J. M. CABALLERO BONALD

Acaba de publicarse algo que ya se sabía: que los hábitos culturales de los españoles son de una precariedad desoladora y que, salvo error u omisión, vamos camino de medir exclusivamente nuestro consumo intelectual por el tiempo de permanencia ante el televisor. Lo que se dice un porvenir halagüeño. Tan alarmantes datos no son por supuesto aleatorios: provienen de un estudio realizado por la Sociedad General de Autores (SGAE), después de entrevistar a 24.000 personas a lo largo de dos años. Parece evidente, además, que la muestra elegida y el tiempo empleado en esa investigación garantizan su credibilidad. Aunque la verdad es que hubiese sido más piadoso quedarnos con alguna que otra duda.

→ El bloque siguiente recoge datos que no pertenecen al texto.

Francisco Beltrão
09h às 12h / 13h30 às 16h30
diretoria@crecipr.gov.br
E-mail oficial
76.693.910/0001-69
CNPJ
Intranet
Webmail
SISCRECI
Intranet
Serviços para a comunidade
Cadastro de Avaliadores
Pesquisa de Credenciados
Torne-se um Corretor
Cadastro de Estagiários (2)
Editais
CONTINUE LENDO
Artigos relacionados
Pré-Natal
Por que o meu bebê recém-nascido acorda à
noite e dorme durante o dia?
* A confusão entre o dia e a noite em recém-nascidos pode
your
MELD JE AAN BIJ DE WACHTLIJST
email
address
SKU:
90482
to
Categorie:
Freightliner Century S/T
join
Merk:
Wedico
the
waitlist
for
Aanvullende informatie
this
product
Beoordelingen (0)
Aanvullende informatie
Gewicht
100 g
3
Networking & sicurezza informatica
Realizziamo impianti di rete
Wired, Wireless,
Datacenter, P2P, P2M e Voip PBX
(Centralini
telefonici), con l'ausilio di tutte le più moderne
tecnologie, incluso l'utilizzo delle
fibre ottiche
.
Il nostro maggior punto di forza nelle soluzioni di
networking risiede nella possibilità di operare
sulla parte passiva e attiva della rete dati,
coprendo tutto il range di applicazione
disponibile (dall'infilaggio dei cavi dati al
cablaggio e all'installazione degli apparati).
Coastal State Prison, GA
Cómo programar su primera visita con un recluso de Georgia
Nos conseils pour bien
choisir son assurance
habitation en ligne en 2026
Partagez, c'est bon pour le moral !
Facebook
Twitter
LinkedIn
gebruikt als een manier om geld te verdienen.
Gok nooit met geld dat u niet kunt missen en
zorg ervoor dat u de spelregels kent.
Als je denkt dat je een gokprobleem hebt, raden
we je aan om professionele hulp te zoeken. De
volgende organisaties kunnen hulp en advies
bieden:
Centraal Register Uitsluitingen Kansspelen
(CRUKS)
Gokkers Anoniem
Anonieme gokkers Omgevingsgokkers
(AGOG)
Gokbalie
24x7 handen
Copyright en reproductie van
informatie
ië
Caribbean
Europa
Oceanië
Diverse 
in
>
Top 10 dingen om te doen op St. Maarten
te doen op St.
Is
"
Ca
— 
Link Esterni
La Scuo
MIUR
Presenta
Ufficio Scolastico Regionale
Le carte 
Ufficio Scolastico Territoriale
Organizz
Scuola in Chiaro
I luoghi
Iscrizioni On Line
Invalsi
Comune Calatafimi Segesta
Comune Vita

Pero las cuentas son claras; por ejemplo: el 92% de la población no ha asistido nunca en su vida a un concierto de música clásica; el 75% no ha ido nunca a un teatro, y la mitad de los encuestados jamás ha leído un libro. Una penuria realmente desorbitada, digo yo, si se aplica a un país que acaba de ingresar en el nuevo milenio -no importa que en términos psicológicos- con una vanagloria material que no parece corresponderse con tantas carencias culturales. Una de dos: o hay algo que no encaja bien o es que nos están haciendo trampas en el consabido juego del estado de bienestar. Nada de eso es nuevo, sin embargo. Tengo a la vista un elocuente sondeo realizado en los inicios de la democracia donde se llega a conclusiones muy parecidas a las de esta última encuesta de la SGAE. Nuestros usos culturales eran ya, seguían siendo, paupérrimos. Pero ahora hay que añadir algo aún más deprimente: no existen indicios de que esa situación vaya a corregirse. Continuaremos tan subdesarrollados intelectualmente como ya lo estamos en estas fronteras finiseculares. Claro que lo primero que cabe preguntarse es que hasta cuándo.

No resulta ni mucho menos aventurado atribuir semejantes lacras a la política cultural del gobierno, o de los sucesivos gobiernos democráticos, por no retroceder hasta el franquismo. Las deficiencias educativas han sido a este respecto de una palmaria tenacidad. Se ha desatendido sistemáticamente la formación integral del niño, interceptando su adecuado acceso a los más comunes bienes culturales: oír buena música, leer libros estimables, contemplar bellos cuadros. ¿Tan difícil hubiese sido actualizar a tales efectos, pongo por caso, las beneméritas iniciativas pedagógicas de la Institución Libre de Enseñanza?

Pero ocurre que también se está produciendo en este sentido una llamativa contradicción. Me refiero sobre todo a algunas repentinas reanimaciones culturales que sólo lo son en apariencia. O de modo muy provisional. Ya se sabe lo que pasa: de pronto, hay colas para entrar en ciertas exposiciones, para ver ciertas películas, para comprar ciertos libros. Sin duda que a veces esa atención multitudinaria resulta alentadora, pero por lo común no es más que una variante anodina del gregarismo, una falsa alarma que en ningún caso afecta a nuestros paupérrimos hábitos intelectuales, o sea, a nuestras cuatro horas de televisión. Publicidad incluida.